I don't know how to be ME here. I don't even know who I am anymore. I HATE it here. HATE it. Is it ever going to get better? I just want to go home!
And yet as that final moment came in this place that I couldn't get away from fast enough ... I couldn't help but remember the time that we hosted our very first "Sunday Funday." We had just come home from our first trip back to Georgia, and it was our attempt at really building community in that community-lacking town. It was in that kitchen where I learned how important it is to invite people over - even when the house wasn’t in its best shape. I learned how to feed people - not only with amazing food, but with friendship. I learned how to let people in, how to help them make themselves at home.
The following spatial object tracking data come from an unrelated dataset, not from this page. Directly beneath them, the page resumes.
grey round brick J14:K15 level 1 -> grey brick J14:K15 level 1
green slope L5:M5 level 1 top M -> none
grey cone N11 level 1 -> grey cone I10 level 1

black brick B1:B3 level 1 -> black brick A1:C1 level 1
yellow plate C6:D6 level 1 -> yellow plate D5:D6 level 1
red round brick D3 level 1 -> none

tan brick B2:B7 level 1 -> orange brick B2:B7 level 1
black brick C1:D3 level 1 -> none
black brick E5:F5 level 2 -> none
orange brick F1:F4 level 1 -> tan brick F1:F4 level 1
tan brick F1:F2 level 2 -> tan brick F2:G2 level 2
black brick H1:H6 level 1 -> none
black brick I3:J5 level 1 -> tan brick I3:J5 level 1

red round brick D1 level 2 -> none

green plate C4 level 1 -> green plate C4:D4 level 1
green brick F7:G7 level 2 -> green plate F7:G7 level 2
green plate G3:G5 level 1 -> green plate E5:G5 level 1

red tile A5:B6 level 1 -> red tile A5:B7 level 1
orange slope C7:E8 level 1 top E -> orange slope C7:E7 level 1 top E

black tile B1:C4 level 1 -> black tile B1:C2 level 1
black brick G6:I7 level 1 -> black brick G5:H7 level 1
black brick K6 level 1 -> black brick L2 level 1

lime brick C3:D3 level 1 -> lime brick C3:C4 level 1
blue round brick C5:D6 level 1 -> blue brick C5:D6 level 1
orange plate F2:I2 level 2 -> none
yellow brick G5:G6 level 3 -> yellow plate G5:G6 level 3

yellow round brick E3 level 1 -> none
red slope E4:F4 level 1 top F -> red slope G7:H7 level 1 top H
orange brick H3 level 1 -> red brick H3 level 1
I learned that people here in New England don't just show up on your doorstep unexpectedly - but if you invite them over, they will come. Sometimes even at the drop of a hat. They will come to help you fold laundry. They will come to have tea and cake with you. They will eat the food you created when you were feeling a little down in the dumps. They'll help you pack your boxes. They'll learn to love you something fierce. And when they do - they'll never let you go.
There was something about leaving this cute little house for the last time that made me well up inside. In so many ways, leaving this house made me feel like a big fat failure. I wanted so badly to love it there. I wanted to come to New England and settle and live. I wanted to give my kids stability. I wanted them - and me - to find friends that would last forever. I had no intention on moving a gazillion times and never really being able to feel at home. And there was something about leaving that house that made me feel like I was giving up.
It reminds me a little of what I felt like when my divorce was final. I knew it was the best decision. I knew there was so much life ahead, so much better life - so much love and joy that we are already experiencing on the other side - but in that moment of locking the door for the very last time ... I just felt awful that I couldn’t make it work.
That house ... it was such a safe place in the wilderness for us. It was a gift really - but then the wilderness always is. It was a safe place to wrestle with what we really wanted life to be about. A place where we learned to really listen to God's call. A place where God formed us, crafted us, refined us. We really learned who we were ... and in so many ways were reminded Whose we were.
As I drove away, I couldn't help but think about that old Kenny Rogers classic,
You've got to know when to hold'em,
know when to fold 'em
Know when to walk away
Know when to run...
It was our time to walk away. Sometimes failure isn't a bad thing. Sometimes admitting defeat is the only way we can move forward and live the fullness that God has promised. And when it comes right down to it, that's really what the Resurrection is all about.
So ...
So long little kitchen. So long little house. We loved you well for the 15 months that you were ours. We will forever be grateful for the way you loved us. For the things you taught us. For the protection and joy that you gave us. We can only hope your new owner loves you even better than we did.